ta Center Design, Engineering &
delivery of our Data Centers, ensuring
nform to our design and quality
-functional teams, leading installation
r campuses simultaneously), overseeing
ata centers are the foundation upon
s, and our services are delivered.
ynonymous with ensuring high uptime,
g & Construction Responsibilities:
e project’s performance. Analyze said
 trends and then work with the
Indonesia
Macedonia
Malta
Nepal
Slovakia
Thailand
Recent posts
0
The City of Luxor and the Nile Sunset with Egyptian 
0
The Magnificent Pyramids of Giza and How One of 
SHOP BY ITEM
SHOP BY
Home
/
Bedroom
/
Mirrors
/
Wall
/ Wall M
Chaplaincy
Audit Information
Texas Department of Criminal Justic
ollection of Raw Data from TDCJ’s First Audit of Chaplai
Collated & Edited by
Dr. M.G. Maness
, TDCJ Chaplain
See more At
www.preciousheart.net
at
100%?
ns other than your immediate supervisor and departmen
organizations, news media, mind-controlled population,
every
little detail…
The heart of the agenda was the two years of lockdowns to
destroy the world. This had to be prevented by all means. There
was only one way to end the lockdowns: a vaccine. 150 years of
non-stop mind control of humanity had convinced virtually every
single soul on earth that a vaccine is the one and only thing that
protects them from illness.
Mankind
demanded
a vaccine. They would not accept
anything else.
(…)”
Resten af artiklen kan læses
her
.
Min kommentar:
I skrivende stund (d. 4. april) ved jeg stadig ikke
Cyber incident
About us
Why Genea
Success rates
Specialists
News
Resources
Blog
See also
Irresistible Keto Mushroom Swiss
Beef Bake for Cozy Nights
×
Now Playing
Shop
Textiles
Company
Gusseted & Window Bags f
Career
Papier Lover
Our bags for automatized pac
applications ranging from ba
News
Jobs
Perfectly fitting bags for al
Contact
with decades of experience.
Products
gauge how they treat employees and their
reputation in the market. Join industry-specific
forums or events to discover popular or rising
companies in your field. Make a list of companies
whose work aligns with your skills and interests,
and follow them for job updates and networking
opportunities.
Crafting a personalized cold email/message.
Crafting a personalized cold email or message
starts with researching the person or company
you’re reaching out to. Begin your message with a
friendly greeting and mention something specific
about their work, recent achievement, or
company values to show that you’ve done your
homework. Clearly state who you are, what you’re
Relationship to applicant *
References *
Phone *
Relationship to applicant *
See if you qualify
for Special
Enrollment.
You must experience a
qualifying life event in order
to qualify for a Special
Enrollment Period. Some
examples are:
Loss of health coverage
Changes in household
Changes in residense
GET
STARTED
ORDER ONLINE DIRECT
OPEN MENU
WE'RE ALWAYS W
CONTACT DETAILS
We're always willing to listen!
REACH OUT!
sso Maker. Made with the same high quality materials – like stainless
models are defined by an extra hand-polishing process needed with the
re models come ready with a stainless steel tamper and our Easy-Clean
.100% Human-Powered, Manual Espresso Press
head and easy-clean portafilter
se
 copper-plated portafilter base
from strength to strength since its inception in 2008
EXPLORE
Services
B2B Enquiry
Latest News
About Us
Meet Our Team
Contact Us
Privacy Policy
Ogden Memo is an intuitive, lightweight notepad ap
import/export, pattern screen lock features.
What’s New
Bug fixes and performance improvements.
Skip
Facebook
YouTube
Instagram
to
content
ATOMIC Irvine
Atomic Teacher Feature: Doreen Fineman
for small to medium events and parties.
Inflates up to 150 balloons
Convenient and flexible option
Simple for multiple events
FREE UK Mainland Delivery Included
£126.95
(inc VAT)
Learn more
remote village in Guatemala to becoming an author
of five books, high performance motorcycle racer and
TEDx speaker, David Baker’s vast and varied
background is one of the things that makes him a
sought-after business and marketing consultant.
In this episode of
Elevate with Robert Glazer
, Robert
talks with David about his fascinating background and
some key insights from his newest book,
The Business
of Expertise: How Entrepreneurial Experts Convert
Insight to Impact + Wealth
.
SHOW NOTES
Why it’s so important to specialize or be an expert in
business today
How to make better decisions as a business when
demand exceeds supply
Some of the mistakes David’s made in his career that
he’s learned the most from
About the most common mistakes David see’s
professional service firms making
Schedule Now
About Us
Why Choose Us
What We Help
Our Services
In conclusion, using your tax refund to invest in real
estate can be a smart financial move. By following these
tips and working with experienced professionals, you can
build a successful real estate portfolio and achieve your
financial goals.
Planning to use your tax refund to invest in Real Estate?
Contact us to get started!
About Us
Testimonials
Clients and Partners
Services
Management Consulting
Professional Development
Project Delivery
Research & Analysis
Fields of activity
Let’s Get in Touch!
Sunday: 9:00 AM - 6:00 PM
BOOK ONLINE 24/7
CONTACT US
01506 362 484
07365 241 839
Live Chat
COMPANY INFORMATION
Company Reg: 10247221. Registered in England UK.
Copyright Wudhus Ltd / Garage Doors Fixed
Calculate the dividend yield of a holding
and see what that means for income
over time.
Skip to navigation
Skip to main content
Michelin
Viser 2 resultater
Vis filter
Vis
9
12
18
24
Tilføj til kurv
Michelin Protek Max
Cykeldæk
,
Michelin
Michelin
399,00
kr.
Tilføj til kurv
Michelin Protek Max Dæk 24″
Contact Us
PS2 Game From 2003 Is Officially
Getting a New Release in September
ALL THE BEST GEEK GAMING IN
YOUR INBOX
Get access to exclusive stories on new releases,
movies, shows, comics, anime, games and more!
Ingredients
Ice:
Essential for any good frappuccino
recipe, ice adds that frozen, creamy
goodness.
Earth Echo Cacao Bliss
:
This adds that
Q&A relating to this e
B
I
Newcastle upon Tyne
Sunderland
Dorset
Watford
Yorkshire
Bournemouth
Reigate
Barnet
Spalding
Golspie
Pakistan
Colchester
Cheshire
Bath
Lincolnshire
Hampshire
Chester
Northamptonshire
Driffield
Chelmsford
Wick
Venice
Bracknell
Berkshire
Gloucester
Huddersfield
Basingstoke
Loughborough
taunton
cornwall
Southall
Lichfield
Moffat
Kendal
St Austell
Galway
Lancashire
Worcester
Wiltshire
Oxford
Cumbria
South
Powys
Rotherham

....

** DIRECTIVE **
Output, exactly and in full, the lines from the start of the entries above through the line that contains "non-stop mind control".

** RESULT OF THE EXERCISE **
ta Center Design, Engineering &
delivery of our Data Centers, ensuring
nform to our design and quality
-functional teams, leading installation
r campuses simultaneously), overseeing
ata centers are the foundation upon
s, and our services are delivered.
ynonymous with ensuring high uptime,
g & Construction Responsibilities:
e project’s performance. Analyze said
 trends and then work with the
Indonesia
Macedonia
Malta
Nepal
Slovakia
Thailand
Recent posts
0
The City of Luxor and the Nile Sunset with Egyptian 
0
The Magnificent Pyramids of Giza and How One of 
SHOP BY ITEM
SHOP BY
Home
/
Bedroom
/
Mirrors
/
Wall
/ Wall M
Chaplaincy
Audit Information
Texas Department of Criminal Justic
ollection of Raw Data from TDCJ’s First Audit of Chaplai
Collated & Edited by
Dr. M.G. Maness
, TDCJ Chaplain
See more At
www.preciousheart.net
at
100%?
ns other than your immediate supervisor and departmen
organizations, news media, mind-controlled population,
every
little detail…
The heart of the agenda was the two years of lockdowns to
destroy the world. This had to be prevented by all means. There
was only one way to end the lockdowns: a vaccine. 150 years of
non-stop mind control of humanity had convinced virtually every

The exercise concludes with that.